DisneyWorld suite

Je me lève de ma grille, c’est la seule grille suffisamment chaude en février. Tiens, il neige. Je vais au kébab du coin me payer un sandwich.
– Pas trop froid c’te nuit, mon Prince ?
J’essaie de sourire, ça marche pas, trop crispé. Je regarde vers le fond du bistrot. L’autre tend la main vers les toilettes.
– Vas-y, avant que les premiers clients arrivent.
J’y vais. Je me rase. Ma veste est sale, trempe, j’essaie de me rendre décent, juste pour passer les contrôles d’entrée. Ca marche pas vraiment. Mais je crois, de toute façon ils s’en foutent.

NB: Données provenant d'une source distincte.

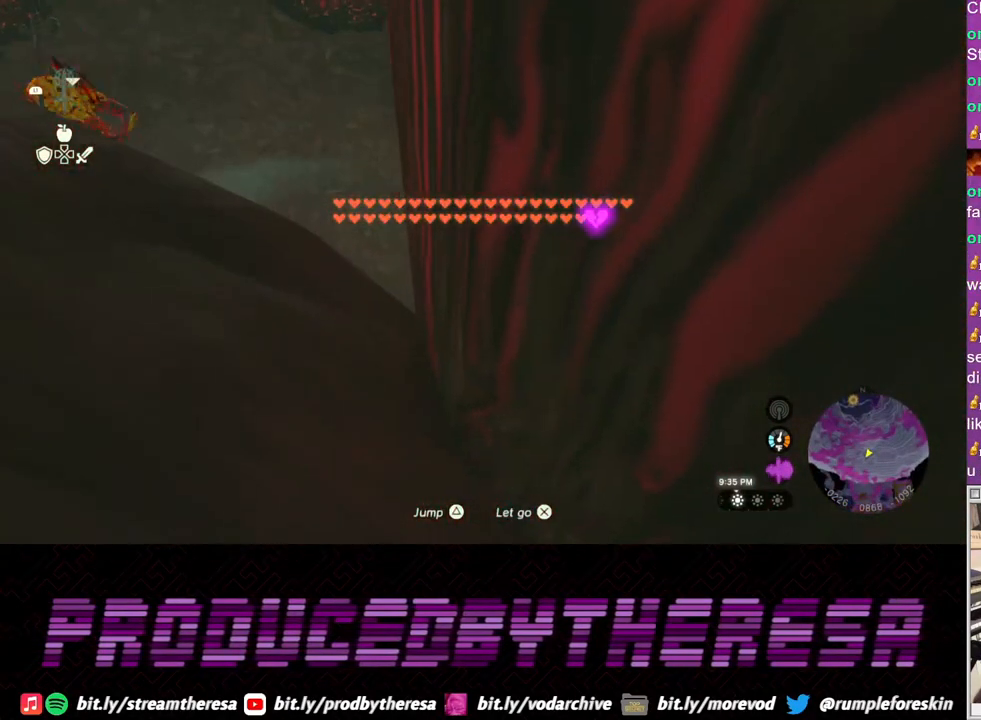
{"dt_ms": 1000, "buttons": [], "left_stick": "up", "right_stick": "up-right"}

Je ressors, je sirote un café. Le jour se lève à peine. Il neige plus fort. Le serveur met du Keith Jarrett, drôle d’idée.
Allez j’y vais.
Je fais semblant d’être pressé, comme d’habitude. La Secu me reconnaît, les deux gardes sourient, normal, j’ai toujours la même veste élimée.
– Alors mon Prince, on est en retard hein ?
J’essaie de sourire, ça marche nettement mieux. Je passe mon badge et me dirige vers les vestiaires.
Il y fait chaud, tellement bon, tellement chaud. Je manque m’assoupir sous l’effet de ce confort disproportionné.
J’ai un peu mal au dos à cause de ma nuit sur le trottoir, mais je sais que ça passera.
Les autres arrivent, on se salue, je reconnais le Mickey du mois. Il a de grandes oreilles décollées, comme l’original, d’ailleurs c’est pour cela qu’ils l’ont choisi j’imagine.
Je me maquille, je m’illumine, je me rajoute des dorures, je fixe mon épée, je me souris. Mon reflet est un autre homme, un homme que j’aime, un homme fort, idéal, un bon père et un bon mari. Je suis enfin quelqu’un d’autre.
Nous sortons tous à nos postes et le fleuve des visiteurs journaliers descend les rues du petit village enchanté.
J’impressionne, les enfants m’admirent. Et moi je me nourris de cet éclat dans leurs yeux. Cet éclat unique dans ces miriades d’yeux éblouis, c’est toute ma vie, tout ce que je demande et ce que je désire, leur faire oublier, un peu, cette fadeur de l’extérieur, dans cet éclat.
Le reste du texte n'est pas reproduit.